This is a sequel to How to Avoid Getting Hurt: Don’t Chase Yields Blindly. Apart from investing in instruments and companies that are unable to sustainably pay out interest and dividends based on their operating cash flow, investors are committing a mistake by solely focusing on investing for income.
Income investing means building a portfolio of interest or dividend-paying common stocks, preferred stocks, and bonds in an effort to generate sufficient income to maintain their desired lifestyle.
Investors should not be fixated on chasing yields. Rather, they should focus on the maximum total return they can derive from their investments. Total return includes both income and capital gains.
“The best way to approach this is to invest for the highest total return you can achieve and sell whatever shares or units you need to provide cash. However, I realise that for many investors, the idea of realising part of their capital to provide income is anathema.”
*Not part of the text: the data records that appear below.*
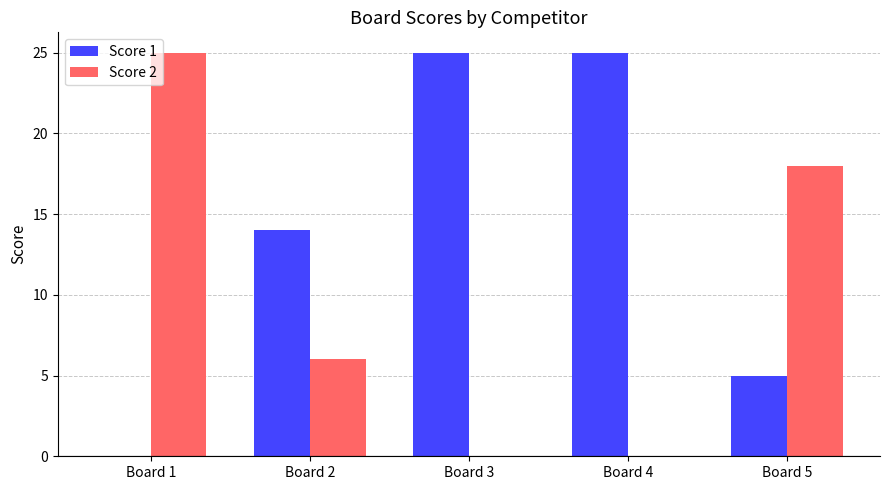

What is the maximum value shown in the chart?

25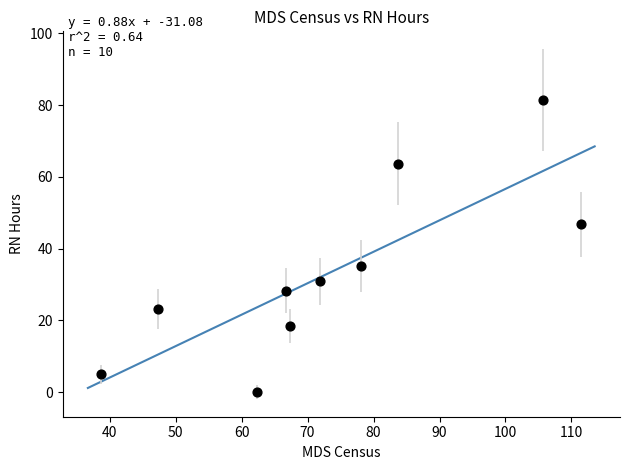

What is the average Y value?

33.3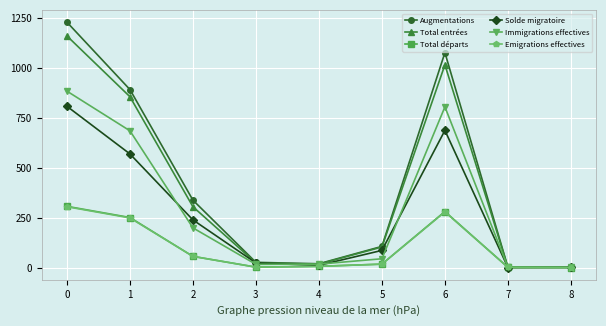

True or false: Total départs has more than 0 points higher than both neighbors.

True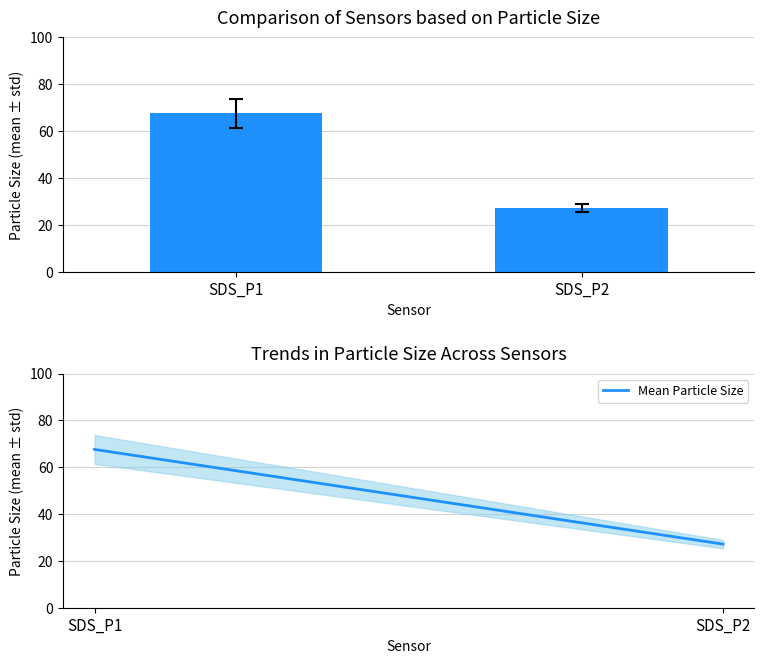

The value at SDS_P1 is 25.8. True or false?

False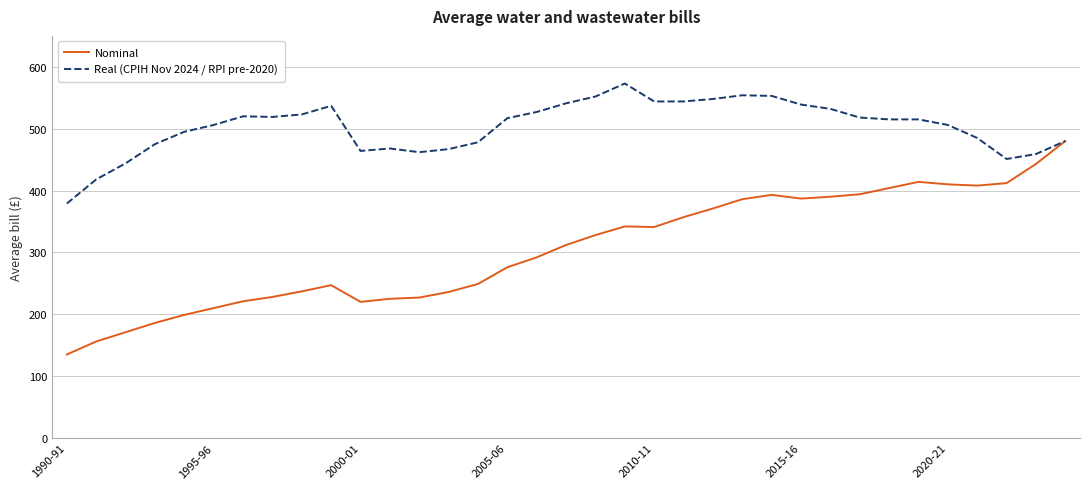

What is the maximum value for Real (CPIH Nov 2024 / RPI pre-2020)?

573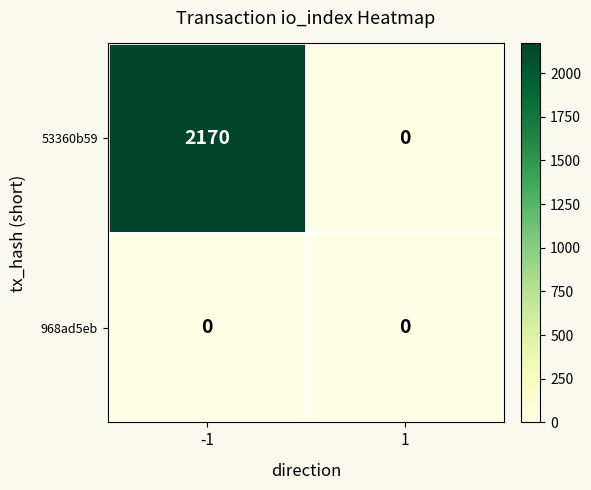

Which series has the largest total across all categories?

53360b59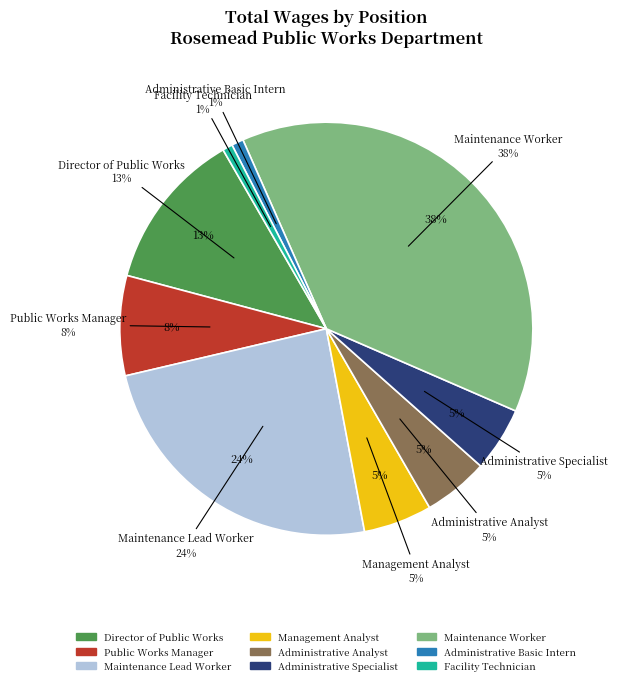

Rank the categories by value from highest to lowest.

Maintenance Worker, Maintenance Lead Worker, Director of Public Works, Public Works Manager, Management Analyst, Administrative Analyst, Administrative Specialist, Administrative Basic Intern, Facility Technician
Terry Smith, CEO of Fundsmith
When investors focus on income-producing stocks, most are focused on stocks that have a high dividend yield. Generally, this would be limited to companies that pay out most of its earnings as dividends such as REITs or mature companies such as Singtel and ComfortDelGro.
These companies do not retain most of their earnings for reinvestment, largely because they are unable to reinvest at high returns. Cash generated by the business will have to be deployed in other places (e.g. acquisitions) or returned to owners (e.g. via dividends or share buybacks).
Investors focusing on dividend yield alone would miss out on the great compounders—companies that are able to reinvest at a high rate of returns. Instead of paying out a dividend, they would retain most of their earnings for reinvestment, growing the intrinsic value of their businesses in the process.
Let’s look at an example comparing two businesses and understand which yields a higher total return. The first company, Compounding Corporation. It has the ability to reinvest all of its retained earnings at high returns due to its strong reinvestment moat. As a company that grows at a high ROIC, the market assigns it a higher multiple, at 20x earnings.
The second company, Dividend Corporation. It is a mature and steady business that pays out good dividend yield and trades at 10x earnings.
Assume that, over time, both companies will be valued approximately in line with the market, at 15x earnings. In this case, Compounding Corporation will suffer a multiple derating, while Dividend Corporation will enjoy a multiple expansion.
Let’s observe which company would provide shareholders with higher total returns:
By focusing on companies that provide a high dividend yield, investors would miss out on companies like Compounding Corporation. Although income investing would provide a decent result, the opportunity cost of doing so is huge (total returns of ~700% against ~300%).
The desperate search for yield has led to a number of people choosing to invest in income funds, or in mature companies providing a high dividend yield. On the surface, it might sound sensible, but it is erroneous. It may lead to investors underestimating the risk of investing in high yield instruments. Moreover, what is less obvious is the opportunity cost of focusing on yield only, as opposed to the total returns of a company that is able to compound at a high clip.